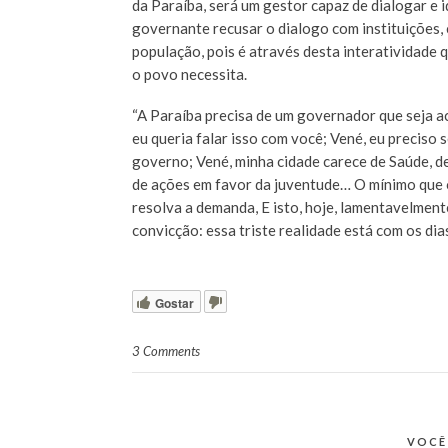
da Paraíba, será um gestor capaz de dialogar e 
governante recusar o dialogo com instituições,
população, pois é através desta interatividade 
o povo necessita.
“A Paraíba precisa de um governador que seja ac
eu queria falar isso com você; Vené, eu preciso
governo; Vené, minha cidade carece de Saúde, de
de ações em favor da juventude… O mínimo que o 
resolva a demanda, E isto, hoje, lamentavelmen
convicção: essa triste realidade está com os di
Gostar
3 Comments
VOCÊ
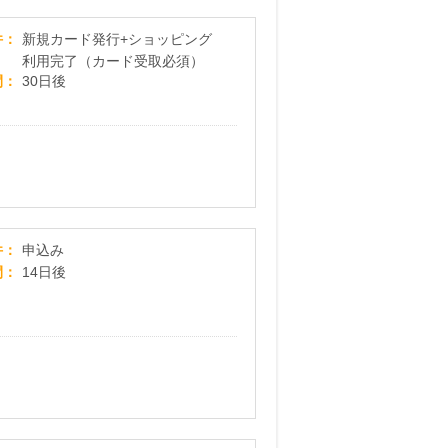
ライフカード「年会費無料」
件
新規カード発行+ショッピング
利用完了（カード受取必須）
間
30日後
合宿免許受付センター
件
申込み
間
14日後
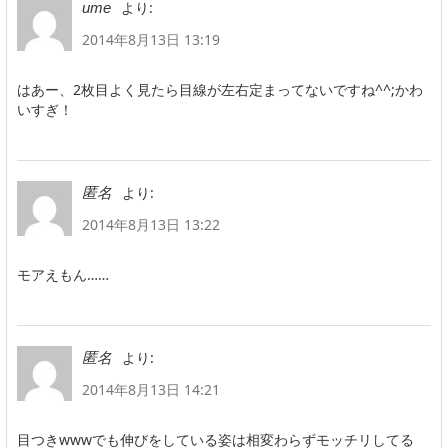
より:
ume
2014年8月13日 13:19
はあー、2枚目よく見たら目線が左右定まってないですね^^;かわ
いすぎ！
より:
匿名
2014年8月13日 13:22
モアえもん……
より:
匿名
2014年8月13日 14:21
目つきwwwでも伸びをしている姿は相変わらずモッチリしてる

----

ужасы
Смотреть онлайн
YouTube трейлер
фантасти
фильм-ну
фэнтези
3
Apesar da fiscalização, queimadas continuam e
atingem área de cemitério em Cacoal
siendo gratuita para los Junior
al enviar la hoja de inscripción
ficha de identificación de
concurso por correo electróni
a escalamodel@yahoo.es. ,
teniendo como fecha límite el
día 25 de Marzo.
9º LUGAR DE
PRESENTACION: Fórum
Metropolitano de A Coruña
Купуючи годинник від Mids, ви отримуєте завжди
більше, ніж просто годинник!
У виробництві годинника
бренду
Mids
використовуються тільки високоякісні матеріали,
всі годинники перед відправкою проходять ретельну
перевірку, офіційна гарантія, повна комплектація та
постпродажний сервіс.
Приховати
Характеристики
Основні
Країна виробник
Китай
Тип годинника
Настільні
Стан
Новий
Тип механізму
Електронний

----

WHAT NEEDS TO BE DONE:
Identify and copy every line of the listing above that contains the string "годинника". Treat uppercase and lowercase as different.

TASK RESPONSE:
У виробництві годинника
Тип годинника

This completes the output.